А ведь о Сереже Глушкове говорилось, искренне говорилось на суде свидетелями много хорошего: и отзывчив, и с поэтическими наклонностями, и любимец класса. Очевидно, так оно и есть. И все же Не кто иной, как он, сжимая в руке нож, наскакивал на Юру, выискивая, как бы сподручнее и ловчее ударить, выискивая так неистово, что готов был и собой рисковать.
А все потому, что он хотел и себе и другим показать: ах, какой он бесстрашный, ах, какой героический! Ведь не может быть, просто не может быть, чтобы Сережа не чувствовал отвратительности собственной затеи, не сознавал всей жестокости и омерзительности поножовщины. И все же он не положил ей конца даже тогда, когда у Юры была рассечена кожа на руке. Можно не сомневаться, что он сознавал и недопустимость, и преступность того, что делает, лучшее в нем взывало: „Довольно!

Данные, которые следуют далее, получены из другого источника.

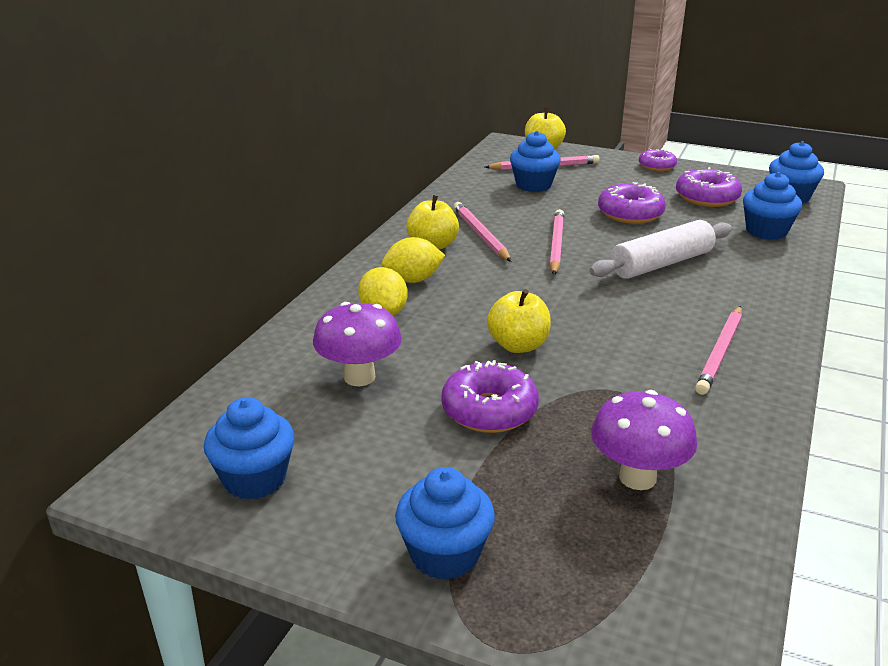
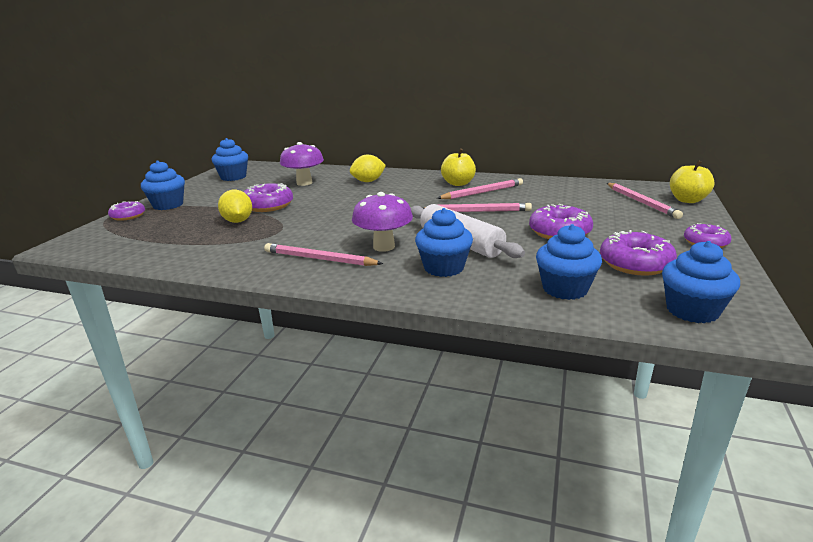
camera: 85 degrees right, 5 degrees down
yellow lemon [382,237,445,283] -> yellow lemon moved to [218,190,252,223]
yellow apple [487,289,551,353] -> none
blue cupcake [510,131,561,192] -> blue cupcake moved to [415,208,473,277]
purple mushroom [591,390,697,490] -> purple mushroom moved to [352,192,413,252]
none -> purple donut [108,201,145,221]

Хватит! Не смей продолжать!” А он продолжал! Из мелкого и жалкого тщеславия, из опасения, как бы не подумали, что он боится пролить кровь. И снова выявляется: и ему не хватило мужества быть самим собой. И нельзя не повторяться: вот уже второй юноша стыдится хорошего и не боится постыдного.
Будалов, Гудман, Суровцев — все они на пороге лучшей поры жизни, когда забирают „с собой в путь... все человеческие движения”, так ведь сказано Гоголем. Все они были нравственно благополучными, ничто в них до 12 мая не настораживало, но и в тот день никто и ничто не выводило их из душевного равновесия, никто их не задел, не обидел, не прогневил. Как же могли они наблюдать невозмутимо, спокойно и внимательно, а может быть, даже с некоторым спортивным интересом, за тем, как на ножах дерутся Сережа и Юра? И не только наблюдать! Они ведь и поощряли „дуэлянтов”, хотя бы уже одним тем, что оставались зрителями. Как смели они не вмешиваться, как хватило у них совести не помешать?
Тот же ответ: каждому из них не хватило мужества быть самим собой. Спроси они строго с себя, они бы сами ответили: „Не хотели, чтобы нас сочли слабонервными, не умеющими ценить бесстрашие”.
Мужество и бесстрашие! Великолепные человеческие свойства, если они проявляются ради высокой и достойной цели. Ставить под удар жизнь другого человека, да и свою из желания покрасоваться, ради того, чтобы потешить тщеславие, сознавая при этом всю безнравственность и преступность творимого, и называть это мужеством — значит кощунствовать. Каждый из пяти знал, что действует безнравственно, заглушая голос своей совести, и ни один из них не решился поступить в согласии со своими убеждениями, все они отреклись от самих себя.
Тяжкое это обвинение, но неоспоримое. И все же было бы несправедливо отрицать, что суд оказал на них доброе воздействие. В суде они сурово винили себя. Суровее, чем у следователя. И это понятно. Сережа Глушков и „секунданты”, глядя на Юру, сгорбившегося на скамье подсудимых, мучились сознанием, что в суде только он один отвечает за то, к чему все они, кто больше, кто меньше, причастны, и они яростно, иначе не скажешь, винили себя, винили, стремясь помочь Юре, уменьшить его ответственность, умножая свою. А Юра тем беспощаднее винил себя, чем живее, глядя на Сережу, представлял себе, содрогаясь, то непоправимое, что он мог так бездумно и бездушно натворить. Их самоосуждение, разное по своим истокам, — начало нравственного возрождения. Но только начало. Они осуждали себя за то, что было сделано 12 мая во дворе дома на Сердобольской улице. Но этого мало. Не случайно законодатель говорит о чистосердечном раскаянии. Раскаянии, которое очищает сердце, которое не может не привести к обнаружению истинной, глубинной причины преступления. Поняли ли Юра, Сережа и их товарищи, что причина в том, что, предпочтя „казаться”, а не „быть”, они изменили себе, лучшему, что было в них? С оглашением приговора не заканчивается воздействие суда. Разбуженные совесть и разум продолжают искать ответы на вопросы, возникшие в суде. И хочется думать, что пятеро юношей найдут их и они будут верными.
Только ли свидетели?
Семья Ковалевых была прочной, устойчиво наладившейся. И, как это ни странно, прочной она была именно потому, что Нина Федоровна и Николай Сергеевич Ковалевы были разными по темпераменту, наклонностям и даже вкусам. Несхожесть, даже противоречивость, характеров нисколько не отдаляла их друг от друга: каждый находил в другом то, чего ему не хватало.